QwlCrapstar is a robust, AI-driven web scraping library designed for structured data extraction from any website. By leveraging Large Language Models (LLMs), it understands the semantic context of web pages, making it resilient to layout changes and capable of extracting complex data with natural language instructions.

## Key Features

- **Semantic Extraction**: Targeted data extraction based on meaning rather than brittle CSS selectors or XPaths.
- **Self-Healing Architecture**: Automatically adapts to changes in website structure without requiring code updates.
- **Universal LLM Support**: Native integration with OpenAI, Anthropic, Groq, DeepSeek, and local models via Ollama.
- **Advanced Browser Automation**: Built-in Playwright engine with human-like interaction patterns and anti-bot mitigation.
- **Schema-Driven**: Define extraction targets using simple dictionaries or pre-built industry schemas (e.g., E-commerce, Jobs, Real Estate).
- **Privacy & Control**: All credentials remain local; users provide their own API keys or use local models for full data sovereignty.

## Installation

```bash
pip install qwlcrapstar
playwright install chromium
```

## Configuration

QwlCrapstar supports multiple LLM providers. To use a specific provider, ensure the corresponding environment variable is set.

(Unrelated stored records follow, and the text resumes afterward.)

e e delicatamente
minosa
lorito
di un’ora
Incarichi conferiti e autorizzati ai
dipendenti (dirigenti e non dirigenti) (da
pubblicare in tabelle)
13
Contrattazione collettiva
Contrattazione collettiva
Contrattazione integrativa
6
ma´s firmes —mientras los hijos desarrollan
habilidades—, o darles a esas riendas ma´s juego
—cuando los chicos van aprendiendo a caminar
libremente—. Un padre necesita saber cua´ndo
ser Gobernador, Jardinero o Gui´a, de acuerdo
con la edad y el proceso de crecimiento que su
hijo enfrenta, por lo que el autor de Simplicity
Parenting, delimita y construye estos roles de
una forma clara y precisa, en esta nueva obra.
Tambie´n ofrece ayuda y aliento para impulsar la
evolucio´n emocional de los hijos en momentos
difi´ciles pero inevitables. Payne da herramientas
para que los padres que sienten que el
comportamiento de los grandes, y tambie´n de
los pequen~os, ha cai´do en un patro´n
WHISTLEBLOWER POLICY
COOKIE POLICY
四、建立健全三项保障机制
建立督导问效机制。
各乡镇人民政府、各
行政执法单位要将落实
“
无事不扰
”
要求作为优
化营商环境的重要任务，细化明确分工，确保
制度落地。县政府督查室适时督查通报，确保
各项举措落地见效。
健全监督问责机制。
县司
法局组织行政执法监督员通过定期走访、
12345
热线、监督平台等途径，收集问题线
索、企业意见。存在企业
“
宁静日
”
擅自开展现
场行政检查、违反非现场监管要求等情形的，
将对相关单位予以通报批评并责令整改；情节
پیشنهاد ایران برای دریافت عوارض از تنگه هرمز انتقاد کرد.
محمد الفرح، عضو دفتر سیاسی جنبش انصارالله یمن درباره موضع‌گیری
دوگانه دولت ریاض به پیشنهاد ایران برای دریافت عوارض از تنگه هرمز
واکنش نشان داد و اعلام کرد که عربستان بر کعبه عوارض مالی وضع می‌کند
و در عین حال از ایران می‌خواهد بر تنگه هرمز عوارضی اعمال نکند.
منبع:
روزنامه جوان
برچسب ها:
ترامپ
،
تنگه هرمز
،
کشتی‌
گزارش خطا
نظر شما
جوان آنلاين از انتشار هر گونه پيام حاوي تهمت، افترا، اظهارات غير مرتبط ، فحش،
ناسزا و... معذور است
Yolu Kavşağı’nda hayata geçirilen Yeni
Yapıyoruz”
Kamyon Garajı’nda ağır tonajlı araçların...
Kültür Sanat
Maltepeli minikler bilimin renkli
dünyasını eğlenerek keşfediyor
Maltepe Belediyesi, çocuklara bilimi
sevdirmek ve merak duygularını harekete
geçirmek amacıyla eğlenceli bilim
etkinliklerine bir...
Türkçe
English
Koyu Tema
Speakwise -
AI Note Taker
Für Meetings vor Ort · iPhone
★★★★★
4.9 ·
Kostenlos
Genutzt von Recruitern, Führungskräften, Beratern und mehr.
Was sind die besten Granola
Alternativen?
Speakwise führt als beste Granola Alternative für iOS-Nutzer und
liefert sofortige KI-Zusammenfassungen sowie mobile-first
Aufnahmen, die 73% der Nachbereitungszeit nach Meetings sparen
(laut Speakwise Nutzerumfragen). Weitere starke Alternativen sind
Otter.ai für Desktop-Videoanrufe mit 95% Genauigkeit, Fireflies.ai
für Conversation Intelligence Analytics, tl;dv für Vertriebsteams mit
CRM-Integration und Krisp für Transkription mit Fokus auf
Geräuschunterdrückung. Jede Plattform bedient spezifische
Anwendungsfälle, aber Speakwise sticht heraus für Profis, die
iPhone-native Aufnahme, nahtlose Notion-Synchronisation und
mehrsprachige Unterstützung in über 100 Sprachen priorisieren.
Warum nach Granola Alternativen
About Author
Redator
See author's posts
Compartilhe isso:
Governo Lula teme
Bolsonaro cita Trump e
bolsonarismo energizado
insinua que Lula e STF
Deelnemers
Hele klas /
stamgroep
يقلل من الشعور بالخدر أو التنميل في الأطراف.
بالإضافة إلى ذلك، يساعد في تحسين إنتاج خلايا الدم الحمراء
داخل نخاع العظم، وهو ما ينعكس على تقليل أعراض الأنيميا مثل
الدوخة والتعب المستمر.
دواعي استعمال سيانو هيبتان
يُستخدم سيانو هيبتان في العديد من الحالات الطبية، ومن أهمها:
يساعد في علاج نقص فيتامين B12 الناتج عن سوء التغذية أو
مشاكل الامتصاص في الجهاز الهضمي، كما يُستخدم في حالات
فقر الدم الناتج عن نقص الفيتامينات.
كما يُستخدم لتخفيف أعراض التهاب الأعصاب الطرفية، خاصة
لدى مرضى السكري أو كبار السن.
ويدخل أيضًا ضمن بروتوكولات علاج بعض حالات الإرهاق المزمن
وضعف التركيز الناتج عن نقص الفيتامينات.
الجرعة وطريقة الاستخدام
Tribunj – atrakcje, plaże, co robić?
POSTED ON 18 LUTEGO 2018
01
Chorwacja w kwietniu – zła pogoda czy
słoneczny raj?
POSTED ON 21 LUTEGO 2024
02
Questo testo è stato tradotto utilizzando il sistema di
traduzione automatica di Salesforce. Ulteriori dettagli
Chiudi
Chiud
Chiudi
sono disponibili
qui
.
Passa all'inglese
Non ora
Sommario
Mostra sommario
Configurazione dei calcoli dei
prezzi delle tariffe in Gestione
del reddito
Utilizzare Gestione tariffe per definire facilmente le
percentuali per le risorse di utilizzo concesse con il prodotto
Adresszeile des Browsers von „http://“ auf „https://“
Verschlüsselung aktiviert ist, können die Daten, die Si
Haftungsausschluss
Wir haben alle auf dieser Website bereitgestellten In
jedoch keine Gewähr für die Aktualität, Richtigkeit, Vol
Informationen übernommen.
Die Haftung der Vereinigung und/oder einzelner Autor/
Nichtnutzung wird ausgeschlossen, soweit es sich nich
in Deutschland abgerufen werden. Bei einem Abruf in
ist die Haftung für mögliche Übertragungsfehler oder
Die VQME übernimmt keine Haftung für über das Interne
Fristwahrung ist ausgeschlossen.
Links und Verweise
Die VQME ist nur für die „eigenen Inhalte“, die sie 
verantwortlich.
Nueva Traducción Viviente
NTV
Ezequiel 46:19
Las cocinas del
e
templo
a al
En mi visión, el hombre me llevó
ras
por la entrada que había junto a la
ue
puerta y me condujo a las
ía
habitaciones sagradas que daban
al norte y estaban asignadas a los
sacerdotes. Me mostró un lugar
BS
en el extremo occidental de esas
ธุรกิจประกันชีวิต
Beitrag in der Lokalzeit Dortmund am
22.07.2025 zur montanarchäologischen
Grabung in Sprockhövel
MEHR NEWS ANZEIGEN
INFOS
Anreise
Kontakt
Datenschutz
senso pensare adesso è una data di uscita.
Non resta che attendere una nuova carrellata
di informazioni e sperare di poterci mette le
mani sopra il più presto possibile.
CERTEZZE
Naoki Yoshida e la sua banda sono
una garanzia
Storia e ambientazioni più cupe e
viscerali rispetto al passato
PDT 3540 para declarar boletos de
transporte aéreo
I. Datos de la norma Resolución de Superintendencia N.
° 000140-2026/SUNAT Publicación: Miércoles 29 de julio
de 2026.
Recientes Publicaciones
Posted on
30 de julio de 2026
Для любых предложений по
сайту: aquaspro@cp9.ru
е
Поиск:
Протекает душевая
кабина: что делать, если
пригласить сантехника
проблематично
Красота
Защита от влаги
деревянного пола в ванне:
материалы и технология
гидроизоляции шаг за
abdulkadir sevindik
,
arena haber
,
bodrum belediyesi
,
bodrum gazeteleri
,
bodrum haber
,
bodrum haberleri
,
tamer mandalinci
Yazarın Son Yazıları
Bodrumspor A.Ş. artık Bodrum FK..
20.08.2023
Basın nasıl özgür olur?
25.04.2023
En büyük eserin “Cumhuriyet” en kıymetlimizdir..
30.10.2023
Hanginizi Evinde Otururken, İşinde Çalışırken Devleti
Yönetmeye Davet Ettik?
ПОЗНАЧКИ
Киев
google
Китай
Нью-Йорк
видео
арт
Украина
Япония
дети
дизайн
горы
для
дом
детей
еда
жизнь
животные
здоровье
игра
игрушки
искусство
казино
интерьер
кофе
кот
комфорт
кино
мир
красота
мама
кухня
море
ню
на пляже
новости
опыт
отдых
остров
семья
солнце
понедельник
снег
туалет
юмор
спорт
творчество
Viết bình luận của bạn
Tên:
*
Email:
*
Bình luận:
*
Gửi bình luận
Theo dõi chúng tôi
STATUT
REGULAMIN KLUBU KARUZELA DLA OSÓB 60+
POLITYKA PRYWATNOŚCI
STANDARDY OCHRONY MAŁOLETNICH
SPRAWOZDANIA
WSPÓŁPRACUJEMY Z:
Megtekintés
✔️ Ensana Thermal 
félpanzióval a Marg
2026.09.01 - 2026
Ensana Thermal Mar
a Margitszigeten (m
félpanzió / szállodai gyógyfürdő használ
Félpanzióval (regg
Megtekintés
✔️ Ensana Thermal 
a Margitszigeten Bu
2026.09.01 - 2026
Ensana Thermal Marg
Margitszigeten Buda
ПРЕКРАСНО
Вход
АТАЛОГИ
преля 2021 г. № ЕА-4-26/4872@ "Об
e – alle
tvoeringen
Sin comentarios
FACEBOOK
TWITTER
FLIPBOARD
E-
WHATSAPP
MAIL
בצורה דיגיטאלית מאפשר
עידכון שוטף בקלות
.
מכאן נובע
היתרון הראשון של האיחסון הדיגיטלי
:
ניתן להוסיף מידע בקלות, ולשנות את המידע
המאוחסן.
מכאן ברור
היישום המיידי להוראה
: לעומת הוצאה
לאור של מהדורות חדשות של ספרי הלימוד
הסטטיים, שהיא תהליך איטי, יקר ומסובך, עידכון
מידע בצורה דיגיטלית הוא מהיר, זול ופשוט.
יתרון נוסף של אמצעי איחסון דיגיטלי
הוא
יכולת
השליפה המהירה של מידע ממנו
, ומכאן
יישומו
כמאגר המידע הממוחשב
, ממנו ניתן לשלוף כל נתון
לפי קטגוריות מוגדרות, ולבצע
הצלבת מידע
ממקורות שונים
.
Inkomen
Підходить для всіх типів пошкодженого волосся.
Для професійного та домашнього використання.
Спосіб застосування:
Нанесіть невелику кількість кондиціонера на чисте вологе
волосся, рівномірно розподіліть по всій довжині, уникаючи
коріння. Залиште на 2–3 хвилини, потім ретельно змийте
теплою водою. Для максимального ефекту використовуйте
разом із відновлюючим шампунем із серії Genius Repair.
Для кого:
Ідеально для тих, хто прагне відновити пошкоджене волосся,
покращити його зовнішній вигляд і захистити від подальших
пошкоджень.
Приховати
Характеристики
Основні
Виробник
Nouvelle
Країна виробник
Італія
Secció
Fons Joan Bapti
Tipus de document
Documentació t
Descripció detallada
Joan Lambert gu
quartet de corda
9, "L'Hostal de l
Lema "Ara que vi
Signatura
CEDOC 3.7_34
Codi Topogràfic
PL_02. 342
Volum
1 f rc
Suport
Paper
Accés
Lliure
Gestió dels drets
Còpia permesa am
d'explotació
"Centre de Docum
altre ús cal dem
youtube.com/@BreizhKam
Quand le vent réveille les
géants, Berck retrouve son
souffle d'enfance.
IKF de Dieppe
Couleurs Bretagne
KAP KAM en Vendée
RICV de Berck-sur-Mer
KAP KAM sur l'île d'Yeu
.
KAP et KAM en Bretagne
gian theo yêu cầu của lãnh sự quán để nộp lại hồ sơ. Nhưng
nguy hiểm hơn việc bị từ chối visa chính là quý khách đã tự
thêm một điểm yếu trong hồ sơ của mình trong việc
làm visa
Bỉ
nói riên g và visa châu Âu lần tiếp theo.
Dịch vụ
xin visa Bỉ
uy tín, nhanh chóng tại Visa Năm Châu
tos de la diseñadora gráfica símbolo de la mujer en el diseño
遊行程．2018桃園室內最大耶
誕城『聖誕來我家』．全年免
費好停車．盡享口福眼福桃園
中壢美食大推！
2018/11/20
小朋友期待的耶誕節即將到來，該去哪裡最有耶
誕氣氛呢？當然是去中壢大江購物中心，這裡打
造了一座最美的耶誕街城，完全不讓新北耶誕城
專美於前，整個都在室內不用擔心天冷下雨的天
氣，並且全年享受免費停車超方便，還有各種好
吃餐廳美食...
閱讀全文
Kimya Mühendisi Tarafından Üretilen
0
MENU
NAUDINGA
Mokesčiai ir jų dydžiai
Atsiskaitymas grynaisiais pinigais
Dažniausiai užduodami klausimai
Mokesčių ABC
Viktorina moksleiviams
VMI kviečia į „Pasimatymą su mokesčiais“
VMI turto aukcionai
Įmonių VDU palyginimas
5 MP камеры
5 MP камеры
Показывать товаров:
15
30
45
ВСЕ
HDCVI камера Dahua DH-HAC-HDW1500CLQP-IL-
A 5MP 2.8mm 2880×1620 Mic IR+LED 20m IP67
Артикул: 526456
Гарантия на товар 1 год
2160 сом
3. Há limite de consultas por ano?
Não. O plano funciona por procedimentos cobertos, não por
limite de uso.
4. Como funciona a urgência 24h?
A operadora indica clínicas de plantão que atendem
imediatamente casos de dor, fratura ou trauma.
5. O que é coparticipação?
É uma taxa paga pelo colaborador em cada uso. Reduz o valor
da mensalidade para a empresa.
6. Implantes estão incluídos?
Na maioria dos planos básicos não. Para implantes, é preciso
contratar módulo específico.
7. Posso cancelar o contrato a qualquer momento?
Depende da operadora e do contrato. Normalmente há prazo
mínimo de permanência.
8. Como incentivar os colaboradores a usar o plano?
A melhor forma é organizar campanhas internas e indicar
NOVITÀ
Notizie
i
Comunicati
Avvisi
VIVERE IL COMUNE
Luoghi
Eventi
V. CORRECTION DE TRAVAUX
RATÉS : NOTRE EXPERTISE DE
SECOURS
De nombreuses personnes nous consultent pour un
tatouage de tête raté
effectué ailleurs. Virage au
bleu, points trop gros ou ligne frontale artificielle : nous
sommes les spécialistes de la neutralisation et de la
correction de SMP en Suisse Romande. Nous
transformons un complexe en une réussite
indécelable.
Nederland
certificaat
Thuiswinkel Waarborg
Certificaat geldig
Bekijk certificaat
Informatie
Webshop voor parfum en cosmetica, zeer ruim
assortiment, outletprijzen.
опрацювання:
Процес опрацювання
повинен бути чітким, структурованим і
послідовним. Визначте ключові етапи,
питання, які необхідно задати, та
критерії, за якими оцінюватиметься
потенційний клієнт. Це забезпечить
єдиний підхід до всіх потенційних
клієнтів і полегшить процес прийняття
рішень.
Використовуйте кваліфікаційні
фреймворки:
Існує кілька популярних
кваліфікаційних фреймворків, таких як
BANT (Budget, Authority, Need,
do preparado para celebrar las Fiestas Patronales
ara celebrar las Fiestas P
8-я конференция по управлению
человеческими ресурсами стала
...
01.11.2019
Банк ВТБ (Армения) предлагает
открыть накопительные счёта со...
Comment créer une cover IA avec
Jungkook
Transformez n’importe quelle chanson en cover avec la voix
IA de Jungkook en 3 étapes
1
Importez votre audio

| Provider | Environment Variable | Model (Default) |
|----------|----------------------|-----------------|
| **Groq** | `GROQ_API_KEY` | `llama3-70b-8192` |
| **OpenAI** | `OPENAI_API_KEY` | `gpt-4o` |
| **Anthropic** | `ANTHROPIC_API_KEY` | `claude-3-5-sonnet` |
| **DeepSeek** | `DEEPSEEK_API_KEY` | `deepseek-chat` |
| **Ollama** | N/A (Local) | `llama3` |

### Initialization Example

```python
from qwl_crapstar import QwlCrapstar

# Using Groq (Default)
scraper = QwlCrapstar(llm_provider="groq")

# Using local Ollama
scraper = QwlCrapstar(use_local_llm=True)
```

## Usage Guide

### 1. Defining Schemas
You can define what you want to extract using a simple dictionary where the key is the field name and the value is a description for the LLM.

```python
# Custom Schema
schema = {
    "product_name": "The full name of the product",
    "price_usd": "Price of the product in USD",
    "availability": "Boolean indicating if the item is in stock"
}
```

### 2. Using Pre-built Schemas
QwlCrapstar provides standard schemas for common use cases:

```python
from qwl_crapstar import PrebuiltSchemas

job_schema = PrebuiltSchemas.job_posting()
product_schema = PrebuiltSchemas.ecommerce_product()
real_estate_schema = PrebuiltSchemas.real_estate_listing()
```

### 3. Extracting Data
Execute a scrape by providing a URL, a prompt, and a schema.

```python
import asyncio
from qwl_crapstar import QwlCrapstar

async def main():
    scraper = QwlCrapstar(llm_provider="groq")
    
    results = await scraper.scrape(
        url="https://news.ycombinator.com",
        prompt="Extract the top 5 stories ranking by points",
        schema={
            "title": "Story headline",
            "points": "Number of points",
            "link": "URL of the story"
        }
    )
    
    for item in results:
        print(item)

if __name__ == "__main__":
    asyncio.run(main())
```

## Data Export

Easily save your results in standard formats:

```python
scraper.export_json(results, "data.json")
scraper.export_csv(results, "data.csv")
scraper.send_webhook("https://api.example.com/webhook", results)
```

## License

This project is licensed under the MIT License.